Task description: Precise copying is required. Return the data below in full.

Top of Material supplied

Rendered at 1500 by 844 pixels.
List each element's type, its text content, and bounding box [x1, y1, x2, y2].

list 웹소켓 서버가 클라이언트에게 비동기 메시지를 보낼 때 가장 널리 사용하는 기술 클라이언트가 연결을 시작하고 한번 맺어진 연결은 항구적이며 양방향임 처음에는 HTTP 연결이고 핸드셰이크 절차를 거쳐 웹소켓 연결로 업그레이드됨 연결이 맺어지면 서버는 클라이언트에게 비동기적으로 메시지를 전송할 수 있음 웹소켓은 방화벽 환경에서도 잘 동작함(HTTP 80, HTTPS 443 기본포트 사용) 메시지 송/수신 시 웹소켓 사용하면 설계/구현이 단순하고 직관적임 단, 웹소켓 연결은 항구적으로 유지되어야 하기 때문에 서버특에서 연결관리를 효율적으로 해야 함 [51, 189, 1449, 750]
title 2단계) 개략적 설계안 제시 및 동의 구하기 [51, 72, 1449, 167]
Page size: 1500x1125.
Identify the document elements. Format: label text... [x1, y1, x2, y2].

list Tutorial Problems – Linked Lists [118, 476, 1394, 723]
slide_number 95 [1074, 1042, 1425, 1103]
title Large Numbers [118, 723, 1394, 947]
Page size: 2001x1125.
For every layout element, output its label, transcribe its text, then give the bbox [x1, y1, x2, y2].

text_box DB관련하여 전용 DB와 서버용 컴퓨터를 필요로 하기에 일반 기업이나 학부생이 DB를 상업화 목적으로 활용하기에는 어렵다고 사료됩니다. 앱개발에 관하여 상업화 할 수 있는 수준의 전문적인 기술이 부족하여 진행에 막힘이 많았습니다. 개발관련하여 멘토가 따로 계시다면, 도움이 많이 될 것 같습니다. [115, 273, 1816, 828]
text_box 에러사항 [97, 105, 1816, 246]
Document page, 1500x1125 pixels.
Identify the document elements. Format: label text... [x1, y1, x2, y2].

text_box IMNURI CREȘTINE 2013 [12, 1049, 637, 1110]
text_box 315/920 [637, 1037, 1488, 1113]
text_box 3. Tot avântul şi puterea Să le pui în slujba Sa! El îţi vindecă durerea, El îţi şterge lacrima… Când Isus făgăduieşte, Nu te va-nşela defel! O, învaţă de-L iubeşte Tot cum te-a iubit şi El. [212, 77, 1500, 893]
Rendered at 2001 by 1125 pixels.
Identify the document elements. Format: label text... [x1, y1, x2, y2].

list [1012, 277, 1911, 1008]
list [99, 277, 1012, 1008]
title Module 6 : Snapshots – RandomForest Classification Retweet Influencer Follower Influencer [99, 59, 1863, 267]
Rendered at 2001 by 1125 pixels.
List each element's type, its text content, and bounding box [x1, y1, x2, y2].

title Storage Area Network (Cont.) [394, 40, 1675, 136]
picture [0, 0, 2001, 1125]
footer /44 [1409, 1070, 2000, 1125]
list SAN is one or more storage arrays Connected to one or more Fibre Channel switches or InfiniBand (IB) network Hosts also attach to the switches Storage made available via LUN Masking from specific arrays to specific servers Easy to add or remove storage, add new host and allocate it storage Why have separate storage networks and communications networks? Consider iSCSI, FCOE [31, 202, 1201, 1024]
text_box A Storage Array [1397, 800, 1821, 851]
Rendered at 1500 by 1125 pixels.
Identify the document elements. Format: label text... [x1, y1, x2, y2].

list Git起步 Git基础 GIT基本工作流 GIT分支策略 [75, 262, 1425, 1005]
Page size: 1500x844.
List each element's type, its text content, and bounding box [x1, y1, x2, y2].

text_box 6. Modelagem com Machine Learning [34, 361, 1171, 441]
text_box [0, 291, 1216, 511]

Bottom of Material supplied

The answer:
Rendered at 1500 by 844 pixels.
List each element's type, its text content, and bounding box [x1, y1, x2, y2].

list 웹소켓 서버가 클라이언트에게 비동기 메시지를 보낼 때 가장 널리 사용하는 기술 클라이언트가 연결을 시작하고 한번 맺어진 연결은 항구적이며 양방향임 처음에는 HTTP 연결이고 핸드셰이크 절차를 거쳐 웹소켓 연결로 업그레이드됨 연결이 맺어지면 서버는 클라이언트에게 비동기적으로 메시지를 전송할 수 있음 웹소켓은 방화벽 환경에서도 잘 동작함(HTTP 80, HTTPS 443 기본포트 사용) 메시지 송/수신 시 웹소켓 사용하면 설계/구현이 단순하고 직관적임 단, 웹소켓 연결은 항구적으로 유지되어야 하기 때문에 서버특에서 연결관리를 효율적으로 해야 함 [51, 189, 1449, 750]
title 2단계) 개략적 설계안 제시 및 동의 구하기 [51, 72, 1449, 167]
Page size: 1500x1125.
Identify the document elements. Format: label text... [x1, y1, x2, y2].

list Tutorial Problems – Linked Lists [118, 476, 1394, 723]
slide_number 95 [1074, 1042, 1425, 1103]
title Large Numbers [118, 723, 1394, 947]
Page size: 2001x1125.
For every layout element, output its label, transcribe its text, then give the bbox [x1, y1, x2, y2].

text_box DB관련하여 전용 DB와 서버용 컴퓨터를 필요로 하기에 일반 기업이나 학부생이 DB를 상업화 목적으로 활용하기에는 어렵다고 사료됩니다. 앱개발에 관하여 상업화 할 수 있는 수준의 전문적인 기술이 부족하여 진행에 막힘이 많았습니다. 개발관련하여 멘토가 따로 계시다면, 도움이 많이 될 것 같습니다. [115, 273, 1816, 828]
text_box 에러사항 [97, 105, 1816, 246]
Document page, 1500x1125 pixels.
Identify the document elements. Format: label text... [x1, y1, x2, y2].

text_box IMNURI CREȘTINE 2013 [12, 1049, 637, 1110]
text_box 315/920 [637, 1037, 1488, 1113]
text_box 3. Tot avântul şi puterea Să le pui în slujba Sa! El îţi vindecă durerea, El îţi şterge lacrima… Când Isus făgăduieşte, Nu te va-nşela defel! O, învaţă de-L iubeşte Tot cum te-a iubit şi El. [212, 77, 1500, 893]
Rendered at 2001 by 1125 pixels.
Identify the document elements. Format: label text... [x1, y1, x2, y2].

list [1012, 277, 1911, 1008]
list [99, 277, 1012, 1008]
title Module 6 : Snapshots – RandomForest Classification Retweet Influencer Follower Influencer [99, 59, 1863, 267]
Rendered at 2001 by 1125 pixels.
List each element's type, its text content, and bounding box [x1, y1, x2, y2].

title Storage Area Network (Cont.) [394, 40, 1675, 136]
picture [0, 0, 2001, 1125]
footer /44 [1409, 1070, 2000, 1125]
list SAN is one or more storage arrays Connected to one or more Fibre Channel switches or InfiniBand (IB) network Hosts also attach to the switches Storage made available via LUN Masking from specific arrays to specific servers Easy to add or remove storage, add new host and allocate it storage Why have separate storage networks and communications networks? Consider iSCSI, FCOE [31, 202, 1201, 1024]
text_box A Storage Array [1397, 800, 1821, 851]
Rendered at 1500 by 1125 pixels.
Identify the document elements. Format: label text... [x1, y1, x2, y2].

list Git起步 Git基础 GIT基本工作流 GIT分支策略 [75, 262, 1425, 1005]
Page size: 1500x844.
List each element's type, its text content, and bounding box [x1, y1, x2, y2].

text_box 6. Modelagem com Machine Learning [34, 361, 1171, 441]
text_box [0, 291, 1216, 511]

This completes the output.